Records supplied:
-*-*-

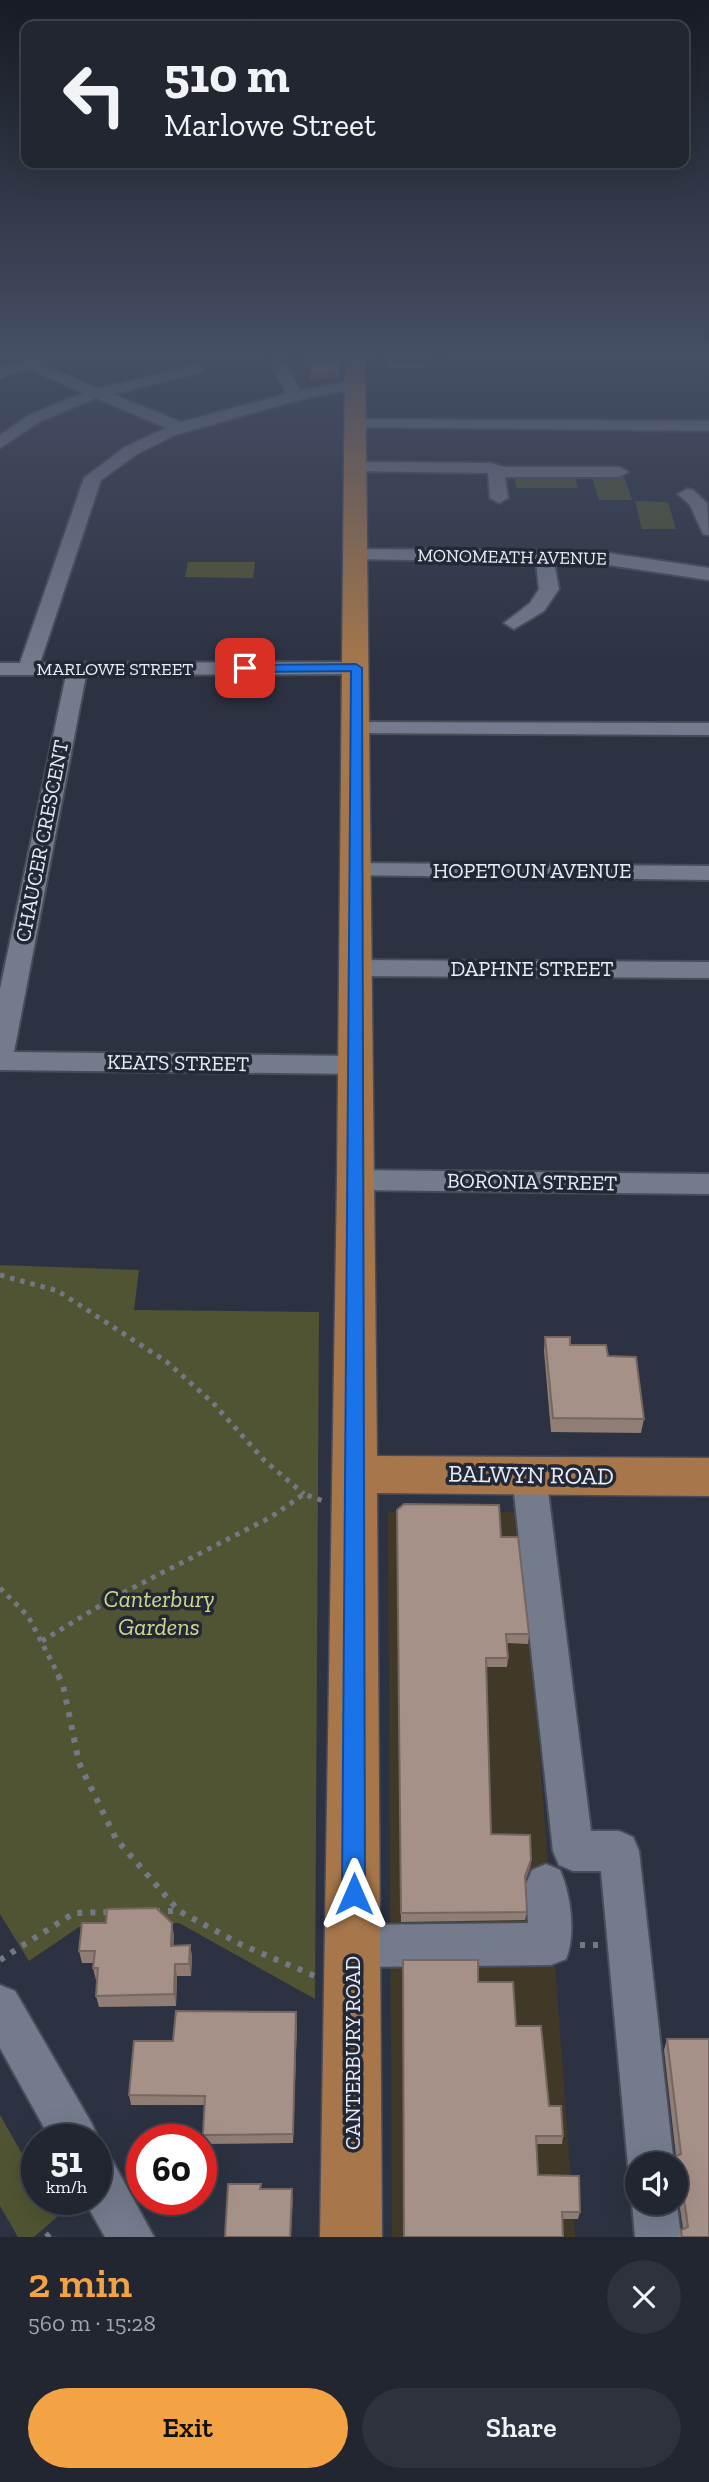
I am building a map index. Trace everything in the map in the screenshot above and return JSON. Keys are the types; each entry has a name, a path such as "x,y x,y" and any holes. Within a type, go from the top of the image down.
{"main road":[{"name":"CANTERBURY ROAD","path":"351,2237 354,1969 356,462"},
{"name":"BALWYN ROAD","path":"354,1493 529,1475 709,1477"}],"street":[{"path":"28,669 93,478 110,462"},
{"path":"356,467 496,469 505,472 619,472"},
{"path":"496,469 499,498"},
{"path":"687,494 698,503 709,530"},
{"path":"700,572 709,553"},
{"name":"MONOMEATH AVENUE","path":"356,555 595,556 700,572"},
{"path":"514,623 537,607 549,589 544,556"},
{"name":"MARLOWE STREET","path":"0,669 356,668"},
{"name":"CHAUCER CRESCENT","path":"0,1053 4,1006 77,670"},
{"path":"357,728 709,729"},
{"name":"HOPETOUN AVENUE","path":"356,870 709,873"},
{"name":"DAPHNE STREET","path":"355,968 709,970"},
{"name":"KEATS STREET","path":"0,1061 356,1065"},
{"name":"BORONIA STREET","path":"356,1180 709,1184"},
{"path":"529,1475 573,1850 619,1851 650,2152"},
{"path":"354,1969 551,1944 546,1884"},
{"path":"0,2006 67,2124"},
{"path":"112,2204 131,2237"},
{"path":"656,2215 658,2237"}],"path":[{"path":"0,1275 58,1291 167,1362 213,1403 265,1461 304,1494"},
{"path":"42,1641 111,1599 271,1517 304,1494 354,1493"},
{"path":"0,1588 28,1616 63,1685 79,1763 116,1839 179,1911 242,1945 354,1969"},
{"path":"152,1912 179,1911"},
{"path":"0,1960 74,1913 126,1912"},
{"path":"551,1944 628,1945"},
{"path":"46,2237 51,2232 54,2237"}],"shaded area":[{"path":"388,1512 522,1512 575,2237 392,2237"}],"green space":[{"path":"623,473 632,500 599,500 591,474"},
{"path":"514,475 575,475 578,488 516,488"},
{"path":"635,501 668,502 676,529 642,529"},
{"path":"188,562 255,562 253,578 185,577"},
{"name":"Canterbury Gardens","path":"0,1265 139,1270 134,1310 319,1312 315,1999 179,1923 79,1927 29,1961 0,1914"},
{"path":"0,2115 21,2152 21,2215 57,2217 34,2237 18,2237 0,2206"}],"building":[{"path":"545,1337 570,1337 570,1345 606,1345 608,1356 636,1357 644,1419 553,1418"},
{"path":"404,1504 499,1505 501,1537 518,1537 529,1634 506,1634 508,1658 486,1658 491,1834 530,1835 531,1860 525,1876 527,1912 401,1913 397,1510"},
{"path":"156,1908 172,1923 171,1946 190,1945 189,1964 175,1964 174,1994 96,1996 98,1968 93,1968 95,1951 79,1951 82,1923 106,1923 107,1909"},
{"path":"403,1960 478,1960 478,1982 513,1982 516,2026 541,2026 549,2106 561,2106 563,2136 536,2136 538,2175 579,2176 580,2212 562,2212 563,2237 404,2237"},
{"path":"176,2011 296,2012 293,2134 217,2135 217,2124 204,2124 205,2096 129,2095 134,2041 173,2041"},
{"path":"667,2039 709,2039 709,2237 682,2237 681,2230 688,2227 688,2152 681,2152"},
{"path":"228,2184 261,2184 260,2189 292,2189 290,2237 225,2237"}],"route":[{"path":"245,668 356,668 354,1894"}]}
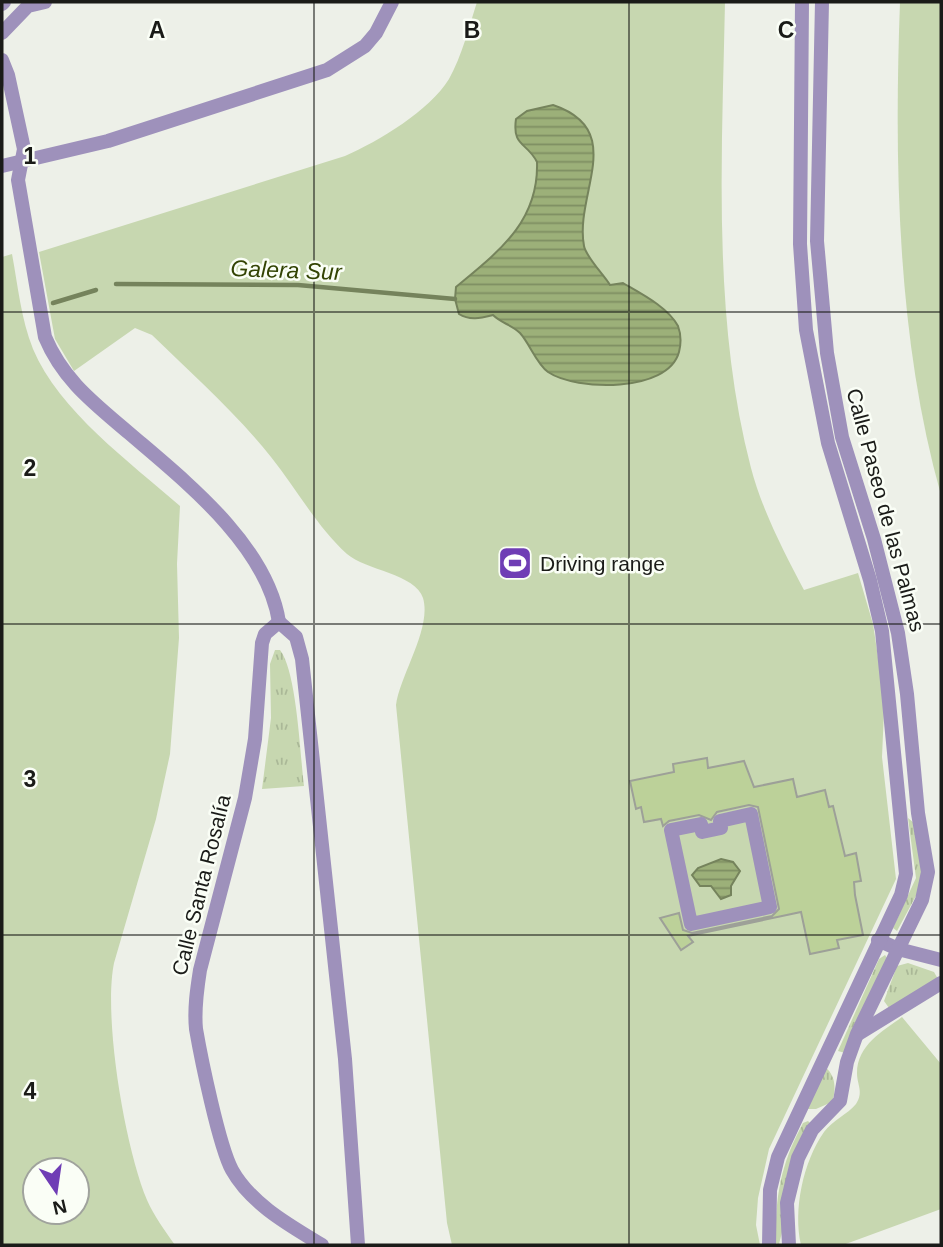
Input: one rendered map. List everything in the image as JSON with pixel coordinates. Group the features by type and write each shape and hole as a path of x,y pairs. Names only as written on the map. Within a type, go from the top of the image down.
{"street":[{"path":"2,33 26,4 45,2"},
{"path":"8,163 108,141 327,70 365,46 376,33 392,2"},
{"name":"Calle Paseo de las Palmas","path":"769,1245 770,1190 778,1157 901,895 906,861 897,810 882,631 870,580 828,443 806,330 800,244 802,2"},
{"name":"Calle Paseo de las Palmas","path":"789,1245 787,1210 794,1170 812,1130 840,1101 847,1062 857,1034 925,891 928,859 918,813 907,694 898,633 880,561 842,437 827,353 817,241 822,2"},
{"path":"2,60 8,75 24,149 8,163"},
{"path":"8,163 18,180 45,337 54,358 76,387 233,529 269,585 279,622 296,637 302,659 345,1059 358,1245"},
{"name":"Calle Santa Rosalía","path":"279,622 265,634 262,643 255,738 246,799 200,970 196,996 196,1028 232,1169 248,1191 273,1214 322,1245"},
{"path":"751,814 771,907 691,924 671,830 701,824 702,832 722,828 720,821 751,814"},
{"path":"878,940 898,950 941,960"},
{"path":"857,1034 941,983"}],"green space":[{"path":"477,2 725,2 722,237 725,295 730,354 751,468 767,515 804,590 858,573 873,624 884,711 882,757 896,879 769,1149 758,1198 756,1225 760,1245 452,1245 447,1223 396,705 423,623 423,598 411,583 355,560 347,554 326,532 280,469 243,425 152,335 135,328 74,371 55,339 39,252 345,156 373,142 416,113 449,79 458,61"},
{"path":"900,2 941,2 941,495 926,436 907,313 899,188"},
{"path":"12,254 29,338 45,372 60,394 98,434 180,506 177,564 179,638 170,754 156,819 114,963 111,987 111,1016 118,1083 131,1149 147,1200 175,1245 2,1245 2,257"},
{"path":"275,650 280,650 290,676 304,786 262,789 271,718 270,664"},
{"path":"908,818 914,823 924,881 897,931 893,928 916,878"},
{"path":"885,955 888,960 845,1053 838,1051 879,959"},
{"path":"908,963 934,972 938,979 889,1008 884,1001 897,966"},
{"path":"902,1017 941,1064 941,1209 843,1245 801,1245 799,1202 810,1157 824,1132 853,1108 858,1100 860,1092 857,1073 861,1054 879,1033"},
{"path":"826,1068 832,1075 834,1084 832,1102 816,1109 804,1109"},
{"path":"803,1123 810,1123 779,1244 775,1243 778,1195 784,1167 795,1138"}],"shaded area":[{"path":"553,105 575,116 588,130 593,147 593,165 583,226 584,246 588,255 610,285 623,283 645,296 668,313 678,326 679,352 671,365 658,375 640,381 599,385 561,378 544,368 514,328 493,315 471,318 459,314 455,299 456,287 501,248 523,219 531,202 536,183 537,162 518,140 516,119 527,111"},
{"path":"721,859 733,862 740,871 731,886 731,895 721,899 711,886 700,886 692,875 698,868"}],"building":[{"path":"707,758 708,768 744,761 754,787 793,779 797,797 825,790 829,807 833,806 845,856 856,853 861,881 854,882 855,895 863,935 837,940 839,948 810,954 801,912 688,936 693,942 681,950 660,918 679,913 683,930 692,933 772,916 779,909 758,807 749,805 717,812 711,820 699,815 669,821 663,826 661,819 644,822 641,807 636,809 630,781 674,772 673,764"}],"waterway":[{"name":"Galera Sur","path":"116,284 298,285 455,299"},
{"name":"Galera Sur","path":"53,303 96,290"}],"place":[{"name":"Driving range","path":"515,563"}]}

-*-*-

To do: All entries should be restated word for word; no images belong in the copy.

Exercise output:
I am building a map index. Trace everything in the map in the screenshot above and return JSON. Keys are the types; each entry has a name, a path such as "x,y x,y" and any holes. Within a type, go from the top of the image down.
{"main road":[{"name":"CANTERBURY ROAD","path":"351,2237 354,1969 356,462"},
{"name":"BALWYN ROAD","path":"354,1493 529,1475 709,1477"}],"street":[{"path":"28,669 93,478 110,462"},
{"path":"356,467 496,469 505,472 619,472"},
{"path":"496,469 499,498"},
{"path":"687,494 698,503 709,530"},
{"path":"700,572 709,553"},
{"name":"MONOMEATH AVENUE","path":"356,555 595,556 700,572"},
{"path":"514,623 537,607 549,589 544,556"},
{"name":"MARLOWE STREET","path":"0,669 356,668"},
{"name":"CHAUCER CRESCENT","path":"0,1053 4,1006 77,670"},
{"path":"357,728 709,729"},
{"name":"HOPETOUN AVENUE","path":"356,870 709,873"},
{"name":"DAPHNE STREET","path":"355,968 709,970"},
{"name":"KEATS STREET","path":"0,1061 356,1065"},
{"name":"BORONIA STREET","path":"356,1180 709,1184"},
{"path":"529,1475 573,1850 619,1851 650,2152"},
{"path":"354,1969 551,1944 546,1884"},
{"path":"0,2006 67,2124"},
{"path":"112,2204 131,2237"},
{"path":"656,2215 658,2237"}],"path":[{"path":"0,1275 58,1291 167,1362 213,1403 265,1461 304,1494"},
{"path":"42,1641 111,1599 271,1517 304,1494 354,1493"},
{"path":"0,1588 28,1616 63,1685 79,1763 116,1839 179,1911 242,1945 354,1969"},
{"path":"152,1912 179,1911"},
{"path":"0,1960 74,1913 126,1912"},
{"path":"551,1944 628,1945"},
{"path":"46,2237 51,2232 54,2237"}],"shaded area":[{"path":"388,1512 522,1512 575,2237 392,2237"}],"green space":[{"path":"623,473 632,500 599,500 591,474"},
{"path":"514,475 575,475 578,488 516,488"},
{"path":"635,501 668,502 676,529 642,529"},
{"path":"188,562 255,562 253,578 185,577"},
{"name":"Canterbury Gardens","path":"0,1265 139,1270 134,1310 319,1312 315,1999 179,1923 79,1927 29,1961 0,1914"},
{"path":"0,2115 21,2152 21,2215 57,2217 34,2237 18,2237 0,2206"}],"building":[{"path":"545,1337 570,1337 570,1345 606,1345 608,1356 636,1357 644,1419 553,1418"},
{"path":"404,1504 499,1505 501,1537 518,1537 529,1634 506,1634 508,1658 486,1658 491,1834 530,1835 531,1860 525,1876 527,1912 401,1913 397,1510"},
{"path":"156,1908 172,1923 171,1946 190,1945 189,1964 175,1964 174,1994 96,1996 98,1968 93,1968 95,1951 79,1951 82,1923 106,1923 107,1909"},
{"path":"403,1960 478,1960 478,1982 513,1982 516,2026 541,2026 549,2106 561,2106 563,2136 536,2136 538,2175 579,2176 580,2212 562,2212 563,2237 404,2237"},
{"path":"176,2011 296,2012 293,2134 217,2135 217,2124 204,2124 205,2096 129,2095 134,2041 173,2041"},
{"path":"667,2039 709,2039 709,2237 682,2237 681,2230 688,2227 688,2152 681,2152"},
{"path":"228,2184 261,2184 260,2189 292,2189 290,2237 225,2237"}],"route":[{"path":"245,668 356,668 354,1894"}]}
Input: one rendered map. List everything in the image as JSON with pixel coordinates. Group the features by type and write each shape and hole as a path of x,y pairs. Names only as written on the map. Within a type, go from the top of the image down.
{"street":[{"path":"2,33 26,4 45,2"},
{"path":"8,163 108,141 327,70 365,46 376,33 392,2"},
{"name":"Calle Paseo de las Palmas","path":"769,1245 770,1190 778,1157 901,895 906,861 897,810 882,631 870,580 828,443 806,330 800,244 802,2"},
{"name":"Calle Paseo de las Palmas","path":"789,1245 787,1210 794,1170 812,1130 840,1101 847,1062 857,1034 925,891 928,859 918,813 907,694 898,633 880,561 842,437 827,353 817,241 822,2"},
{"path":"2,60 8,75 24,149 8,163"},
{"path":"8,163 18,180 45,337 54,358 76,387 233,529 269,585 279,622 296,637 302,659 345,1059 358,1245"},
{"name":"Calle Santa Rosalía","path":"279,622 265,634 262,643 255,738 246,799 200,970 196,996 196,1028 232,1169 248,1191 273,1214 322,1245"},
{"path":"751,814 771,907 691,924 671,830 701,824 702,832 722,828 720,821 751,814"},
{"path":"878,940 898,950 941,960"},
{"path":"857,1034 941,983"}],"green space":[{"path":"477,2 725,2 722,237 725,295 730,354 751,468 767,515 804,590 858,573 873,624 884,711 882,757 896,879 769,1149 758,1198 756,1225 760,1245 452,1245 447,1223 396,705 423,623 423,598 411,583 355,560 347,554 326,532 280,469 243,425 152,335 135,328 74,371 55,339 39,252 345,156 373,142 416,113 449,79 458,61"},
{"path":"900,2 941,2 941,495 926,436 907,313 899,188"},
{"path":"12,254 29,338 45,372 60,394 98,434 180,506 177,564 179,638 170,754 156,819 114,963 111,987 111,1016 118,1083 131,1149 147,1200 175,1245 2,1245 2,257"},
{"path":"275,650 280,650 290,676 304,786 262,789 271,718 270,664"},
{"path":"908,818 914,823 924,881 897,931 893,928 916,878"},
{"path":"885,955 888,960 845,1053 838,1051 879,959"},
{"path":"908,963 934,972 938,979 889,1008 884,1001 897,966"},
{"path":"902,1017 941,1064 941,1209 843,1245 801,1245 799,1202 810,1157 824,1132 853,1108 858,1100 860,1092 857,1073 861,1054 879,1033"},
{"path":"826,1068 832,1075 834,1084 832,1102 816,1109 804,1109"},
{"path":"803,1123 810,1123 779,1244 775,1243 778,1195 784,1167 795,1138"}],"shaded area":[{"path":"553,105 575,116 588,130 593,147 593,165 583,226 584,246 588,255 610,285 623,283 645,296 668,313 678,326 679,352 671,365 658,375 640,381 599,385 561,378 544,368 514,328 493,315 471,318 459,314 455,299 456,287 501,248 523,219 531,202 536,183 537,162 518,140 516,119 527,111"},
{"path":"721,859 733,862 740,871 731,886 731,895 721,899 711,886 700,886 692,875 698,868"}],"building":[{"path":"707,758 708,768 744,761 754,787 793,779 797,797 825,790 829,807 833,806 845,856 856,853 861,881 854,882 855,895 863,935 837,940 839,948 810,954 801,912 688,936 693,942 681,950 660,918 679,913 683,930 692,933 772,916 779,909 758,807 749,805 717,812 711,820 699,815 669,821 663,826 661,819 644,822 641,807 636,809 630,781 674,772 673,764"}],"waterway":[{"name":"Galera Sur","path":"116,284 298,285 455,299"},
{"name":"Galera Sur","path":"53,303 96,290"}],"place":[{"name":"Driving range","path":"515,563"}]}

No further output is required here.